### [About this exercise]
Tally up every line in the records beneath that has "nose", and write down only the total.

### [Input data]
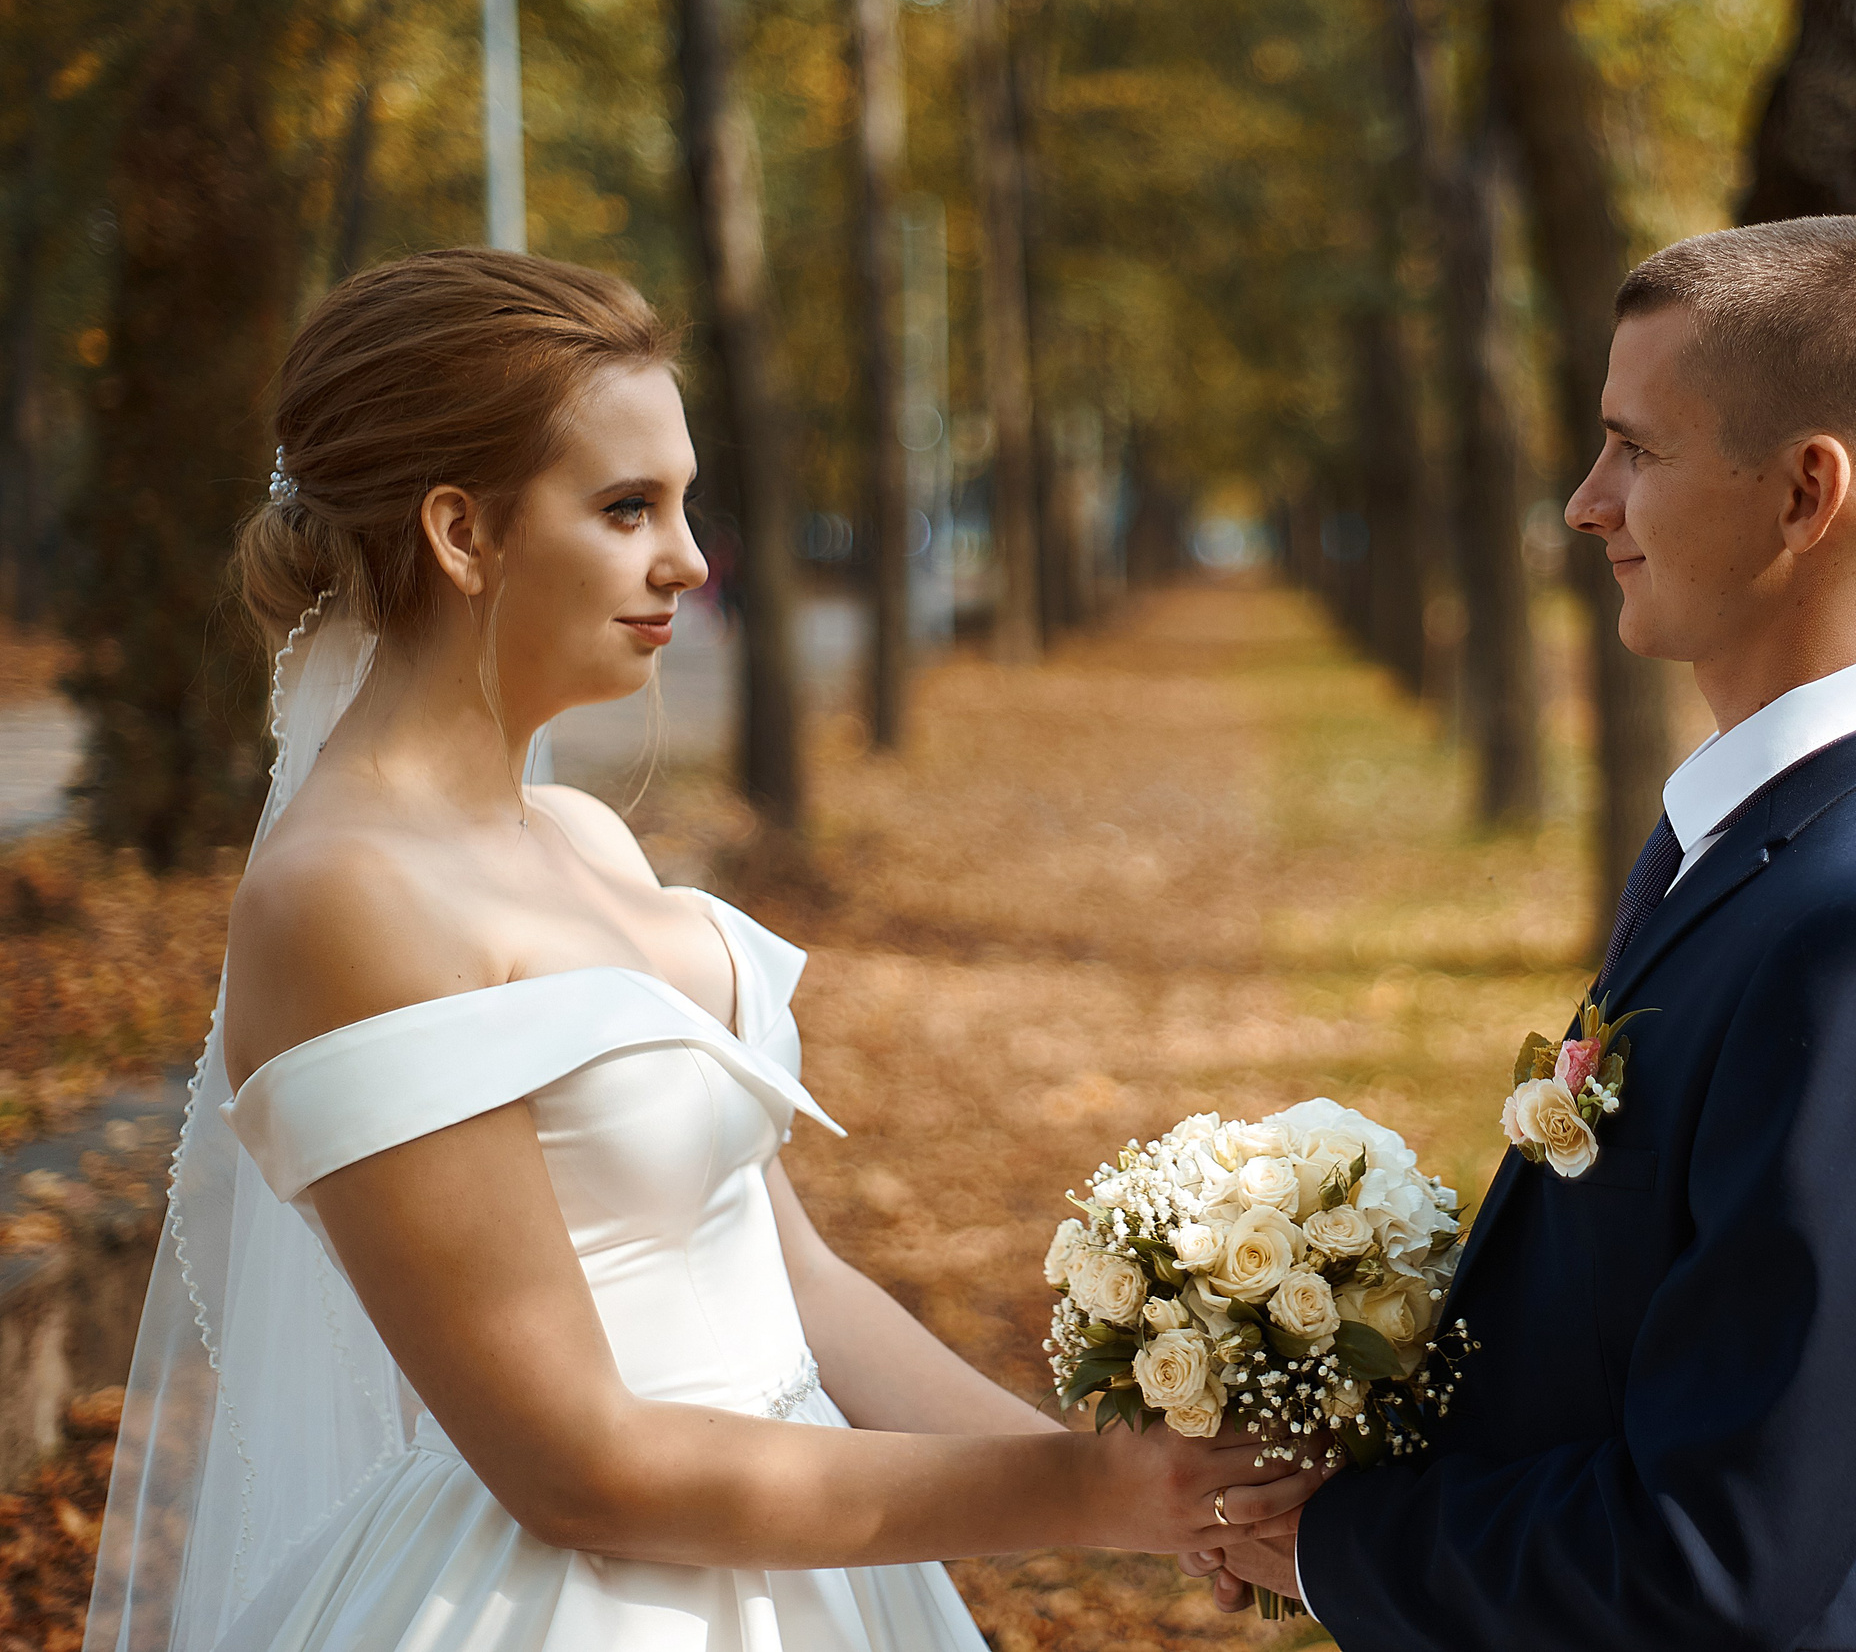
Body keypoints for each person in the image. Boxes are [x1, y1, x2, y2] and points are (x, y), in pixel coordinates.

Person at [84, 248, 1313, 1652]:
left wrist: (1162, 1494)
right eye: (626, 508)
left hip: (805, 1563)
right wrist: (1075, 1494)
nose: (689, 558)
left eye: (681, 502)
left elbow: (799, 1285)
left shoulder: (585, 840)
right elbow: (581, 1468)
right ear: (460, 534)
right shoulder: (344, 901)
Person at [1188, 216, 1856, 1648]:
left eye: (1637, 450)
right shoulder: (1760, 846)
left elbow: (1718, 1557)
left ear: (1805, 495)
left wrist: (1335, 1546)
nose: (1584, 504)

==

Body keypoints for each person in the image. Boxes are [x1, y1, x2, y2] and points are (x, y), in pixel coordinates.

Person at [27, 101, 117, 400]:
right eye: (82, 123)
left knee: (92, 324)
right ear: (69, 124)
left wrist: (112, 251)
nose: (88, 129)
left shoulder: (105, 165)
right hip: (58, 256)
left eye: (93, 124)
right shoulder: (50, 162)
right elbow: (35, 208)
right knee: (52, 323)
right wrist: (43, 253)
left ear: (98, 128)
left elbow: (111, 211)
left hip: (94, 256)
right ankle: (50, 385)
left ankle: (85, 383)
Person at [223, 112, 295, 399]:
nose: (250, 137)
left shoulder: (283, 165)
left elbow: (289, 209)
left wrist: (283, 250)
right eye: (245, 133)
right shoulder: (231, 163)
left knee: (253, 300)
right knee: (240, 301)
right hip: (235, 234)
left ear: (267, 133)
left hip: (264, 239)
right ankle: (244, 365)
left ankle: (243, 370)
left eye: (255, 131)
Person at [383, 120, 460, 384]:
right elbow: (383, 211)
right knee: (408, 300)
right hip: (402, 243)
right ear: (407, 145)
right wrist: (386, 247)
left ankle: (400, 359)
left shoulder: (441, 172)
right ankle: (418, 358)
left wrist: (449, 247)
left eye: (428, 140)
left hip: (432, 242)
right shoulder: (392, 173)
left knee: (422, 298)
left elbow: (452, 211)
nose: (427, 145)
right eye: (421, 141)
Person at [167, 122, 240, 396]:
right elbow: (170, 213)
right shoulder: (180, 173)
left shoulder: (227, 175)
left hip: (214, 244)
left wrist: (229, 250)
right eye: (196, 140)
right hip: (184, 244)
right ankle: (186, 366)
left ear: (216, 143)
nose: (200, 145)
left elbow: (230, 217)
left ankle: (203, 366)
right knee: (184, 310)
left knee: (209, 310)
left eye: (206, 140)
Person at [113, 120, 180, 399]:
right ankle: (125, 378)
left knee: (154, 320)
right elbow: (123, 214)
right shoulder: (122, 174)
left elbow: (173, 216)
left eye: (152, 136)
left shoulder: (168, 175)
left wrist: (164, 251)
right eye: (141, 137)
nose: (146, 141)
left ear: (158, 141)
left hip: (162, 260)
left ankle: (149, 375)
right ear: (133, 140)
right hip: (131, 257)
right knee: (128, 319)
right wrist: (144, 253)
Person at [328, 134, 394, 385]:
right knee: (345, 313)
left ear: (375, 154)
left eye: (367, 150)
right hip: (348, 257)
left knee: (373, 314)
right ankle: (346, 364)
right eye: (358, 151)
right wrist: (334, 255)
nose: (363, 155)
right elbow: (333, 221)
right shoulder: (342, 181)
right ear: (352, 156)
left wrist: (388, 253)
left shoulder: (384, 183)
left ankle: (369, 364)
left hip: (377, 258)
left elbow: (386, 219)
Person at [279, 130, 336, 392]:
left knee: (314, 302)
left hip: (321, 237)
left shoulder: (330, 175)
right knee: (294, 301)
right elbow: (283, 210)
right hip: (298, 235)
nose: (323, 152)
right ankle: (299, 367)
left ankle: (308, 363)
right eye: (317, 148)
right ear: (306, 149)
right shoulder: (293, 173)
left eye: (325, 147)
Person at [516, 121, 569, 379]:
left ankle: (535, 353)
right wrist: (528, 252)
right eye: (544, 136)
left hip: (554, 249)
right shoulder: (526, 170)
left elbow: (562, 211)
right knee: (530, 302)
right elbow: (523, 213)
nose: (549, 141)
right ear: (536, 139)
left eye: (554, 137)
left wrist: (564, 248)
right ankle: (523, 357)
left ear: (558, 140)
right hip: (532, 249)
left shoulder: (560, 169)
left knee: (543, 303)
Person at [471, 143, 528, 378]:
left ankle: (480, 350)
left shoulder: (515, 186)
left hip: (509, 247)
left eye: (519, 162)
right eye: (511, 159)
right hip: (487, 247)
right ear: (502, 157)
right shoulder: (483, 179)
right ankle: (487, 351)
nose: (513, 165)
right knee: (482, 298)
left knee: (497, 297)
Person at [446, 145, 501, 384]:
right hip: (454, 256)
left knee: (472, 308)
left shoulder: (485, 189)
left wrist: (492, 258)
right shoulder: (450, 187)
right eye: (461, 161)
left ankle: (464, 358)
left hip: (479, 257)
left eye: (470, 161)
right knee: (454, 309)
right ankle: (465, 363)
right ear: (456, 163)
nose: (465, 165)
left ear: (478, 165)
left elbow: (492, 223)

---

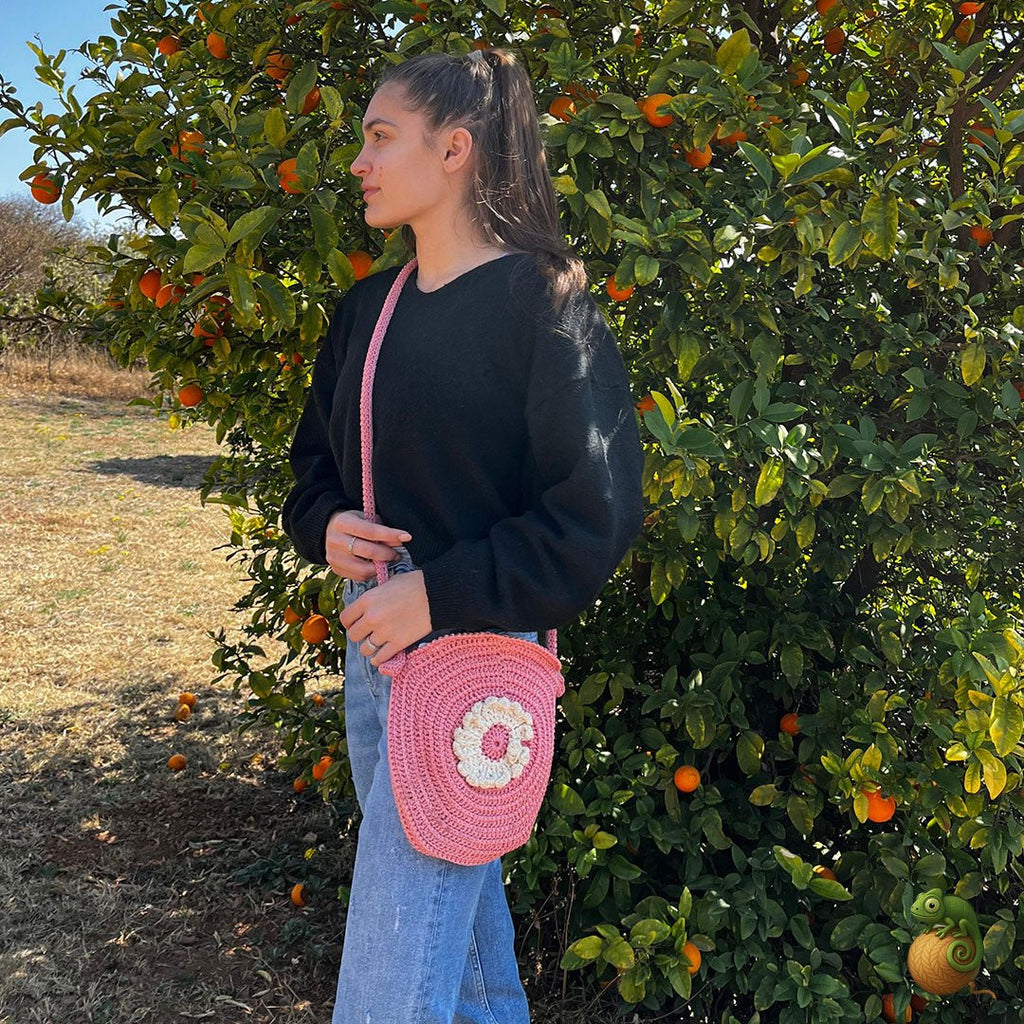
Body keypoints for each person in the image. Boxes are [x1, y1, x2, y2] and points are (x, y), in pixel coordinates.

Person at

### [Task result]
12